▶ **EXERCISE AIM**
Begin at the first line of the entries below and stop after the line that contains "Which category has". Convert each nonblank line in that span into a Markdown table with two columns: Row, which holds a running row number, and Line, which holds the line itself.

-=-=-=-=-

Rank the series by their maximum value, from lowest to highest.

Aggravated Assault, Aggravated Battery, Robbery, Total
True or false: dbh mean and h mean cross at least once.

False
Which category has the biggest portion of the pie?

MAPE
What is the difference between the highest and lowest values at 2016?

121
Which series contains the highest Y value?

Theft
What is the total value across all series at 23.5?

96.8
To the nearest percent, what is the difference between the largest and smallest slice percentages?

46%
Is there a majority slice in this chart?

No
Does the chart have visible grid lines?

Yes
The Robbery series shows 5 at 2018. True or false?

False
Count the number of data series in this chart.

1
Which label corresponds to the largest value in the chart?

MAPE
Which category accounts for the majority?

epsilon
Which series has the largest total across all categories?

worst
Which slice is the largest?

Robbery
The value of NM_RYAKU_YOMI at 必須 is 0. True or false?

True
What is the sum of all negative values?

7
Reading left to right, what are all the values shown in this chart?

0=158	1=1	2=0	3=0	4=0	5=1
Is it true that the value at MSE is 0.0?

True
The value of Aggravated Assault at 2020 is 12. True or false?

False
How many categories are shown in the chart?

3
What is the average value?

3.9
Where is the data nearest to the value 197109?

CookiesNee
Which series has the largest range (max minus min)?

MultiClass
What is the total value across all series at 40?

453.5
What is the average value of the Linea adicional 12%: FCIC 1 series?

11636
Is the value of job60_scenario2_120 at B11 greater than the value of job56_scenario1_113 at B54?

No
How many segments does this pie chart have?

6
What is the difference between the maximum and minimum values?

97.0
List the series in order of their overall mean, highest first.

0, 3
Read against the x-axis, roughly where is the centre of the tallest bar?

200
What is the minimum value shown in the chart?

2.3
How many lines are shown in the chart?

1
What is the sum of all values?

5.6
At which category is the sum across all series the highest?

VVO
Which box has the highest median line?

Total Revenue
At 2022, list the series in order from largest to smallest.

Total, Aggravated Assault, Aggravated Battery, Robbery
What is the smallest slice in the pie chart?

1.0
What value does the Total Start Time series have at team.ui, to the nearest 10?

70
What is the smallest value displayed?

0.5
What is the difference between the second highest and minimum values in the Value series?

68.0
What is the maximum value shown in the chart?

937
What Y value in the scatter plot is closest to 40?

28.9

-=-=-=-=-

▶ **RESULT OF THE TASK**
| Row | Line |
|---|---|
| 1 | Rank the series by their maximum value, from lowest to highest. |
| 2 | Aggravated Assault, Aggravated Battery, Robbery, Total |
| 3 | True or false: dbh mean and h mean cross at least once. |
| 4 | False |
| 5 | Which category has the biggest portion of the pie? |